Big Data Analytics to Enable Integrated Research of Biodiversity and
Climate Datasets in the Amazon Basin
Abstract
With the mass adoption of data analysis in several scientific fields
such as climatology, medicine, astronomy and astrophysics, the
availability of an appropriate analytics infrastructure has become a
necessity increasingly recognized by the scientific community. However,
appropriate tools and applications are required to process the large
volume of data collected and generated by researchers. One of the
biggest challenges lies in the fact that these tools need to be gathered
to be applied in specific domains. The area of bioclimatic data is a
scientific field that still has much to improve in this matter. It is a
field of study that lacks great efforts in the direction to provide
methodologies and tools to facilitate the understanding of the complex
phenomena involved in the influence that environmental variables have on
biodiversity on the planet. Thus, the purpose of this work is to propose
a big data analytics architecture that presents an ecosystem that
systematizes and facilitates the task of the scientists to deal with the
complexity in the bioclimatic data analysis, providing tools for
storage, management, analysis using machine learning algorithms and data
mining, and visualization tools. The methodological approach of this
work was to make a thorough bibliographical study to verify the most
used tools and the suitability of each one to the purpose of the work.

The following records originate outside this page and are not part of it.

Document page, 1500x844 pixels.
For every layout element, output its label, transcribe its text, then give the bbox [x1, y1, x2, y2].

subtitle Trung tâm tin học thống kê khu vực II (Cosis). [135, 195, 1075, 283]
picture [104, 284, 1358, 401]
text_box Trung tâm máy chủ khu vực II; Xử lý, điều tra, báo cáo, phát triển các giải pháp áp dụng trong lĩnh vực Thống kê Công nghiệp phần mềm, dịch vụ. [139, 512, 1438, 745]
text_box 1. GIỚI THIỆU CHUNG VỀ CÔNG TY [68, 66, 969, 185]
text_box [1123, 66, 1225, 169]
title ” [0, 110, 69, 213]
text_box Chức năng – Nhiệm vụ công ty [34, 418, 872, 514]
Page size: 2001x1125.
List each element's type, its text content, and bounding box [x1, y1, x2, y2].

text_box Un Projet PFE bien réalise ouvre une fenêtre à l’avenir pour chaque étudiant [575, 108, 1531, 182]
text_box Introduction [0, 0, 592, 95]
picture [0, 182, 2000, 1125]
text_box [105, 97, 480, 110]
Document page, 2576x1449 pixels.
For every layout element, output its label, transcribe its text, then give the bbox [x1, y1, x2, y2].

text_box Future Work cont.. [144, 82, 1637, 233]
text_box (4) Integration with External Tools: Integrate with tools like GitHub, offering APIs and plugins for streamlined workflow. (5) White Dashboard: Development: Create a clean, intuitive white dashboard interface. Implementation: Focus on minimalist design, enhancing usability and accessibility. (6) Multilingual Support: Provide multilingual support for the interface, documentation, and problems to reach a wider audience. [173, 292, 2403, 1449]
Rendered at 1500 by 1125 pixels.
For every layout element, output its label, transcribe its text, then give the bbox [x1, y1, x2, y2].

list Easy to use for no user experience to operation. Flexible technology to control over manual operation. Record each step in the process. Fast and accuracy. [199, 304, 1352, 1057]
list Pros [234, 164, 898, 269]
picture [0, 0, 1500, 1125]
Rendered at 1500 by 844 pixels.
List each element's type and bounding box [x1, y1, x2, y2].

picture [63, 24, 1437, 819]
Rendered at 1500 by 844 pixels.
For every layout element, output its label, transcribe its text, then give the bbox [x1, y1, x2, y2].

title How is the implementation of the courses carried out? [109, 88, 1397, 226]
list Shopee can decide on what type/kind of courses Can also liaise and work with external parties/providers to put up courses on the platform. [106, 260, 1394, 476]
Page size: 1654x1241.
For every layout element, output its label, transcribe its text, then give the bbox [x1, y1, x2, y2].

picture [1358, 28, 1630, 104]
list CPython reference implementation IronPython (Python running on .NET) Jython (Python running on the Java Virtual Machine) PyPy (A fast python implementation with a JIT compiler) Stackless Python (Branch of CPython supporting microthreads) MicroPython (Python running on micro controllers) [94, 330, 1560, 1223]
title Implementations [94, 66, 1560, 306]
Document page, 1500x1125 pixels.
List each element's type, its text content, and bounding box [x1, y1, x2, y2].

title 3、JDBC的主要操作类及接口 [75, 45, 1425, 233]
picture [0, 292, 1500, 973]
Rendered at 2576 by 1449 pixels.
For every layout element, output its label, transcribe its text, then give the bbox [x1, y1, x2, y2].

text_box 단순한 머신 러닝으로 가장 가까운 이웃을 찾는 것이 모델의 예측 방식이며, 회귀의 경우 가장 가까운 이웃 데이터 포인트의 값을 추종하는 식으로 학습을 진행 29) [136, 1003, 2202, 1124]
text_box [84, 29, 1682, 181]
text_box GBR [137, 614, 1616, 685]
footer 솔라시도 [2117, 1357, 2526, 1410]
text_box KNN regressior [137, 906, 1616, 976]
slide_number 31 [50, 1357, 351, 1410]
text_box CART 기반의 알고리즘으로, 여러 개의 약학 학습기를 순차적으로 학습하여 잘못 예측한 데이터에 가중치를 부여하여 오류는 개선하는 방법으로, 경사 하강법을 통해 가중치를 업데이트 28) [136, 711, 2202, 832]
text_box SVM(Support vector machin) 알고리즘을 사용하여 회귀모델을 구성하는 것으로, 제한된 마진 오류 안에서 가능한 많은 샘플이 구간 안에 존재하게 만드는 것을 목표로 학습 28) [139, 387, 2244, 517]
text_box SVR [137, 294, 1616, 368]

In addition, the literature provided indications of software ecosystem
implementations methodologies that served as a guide in the architecture
design. Within the architecture, we attempted to gather a set of
bioclimatic data based on a subset of data obtained from the Atmospheric
Radiation Measurement (ARM) data repository for climatic data, and the
Brazilian Biodiversity Portal for biodiversity data. As a result, we
were able to gather a series of tools to access data such as Cassandra,
distribution of processing such as Spark, programming interface
represented by Jupyter Notebook, system modules for data format
conversion, machine learning algorithms libraries and software for data
visualization. This research discuss the importance of a domain purpose
design of a data analysis architecture for bioclimatic data. We
concluded that this type of ecosystem is imperative to facilitate the
research process and increase the quality of the results.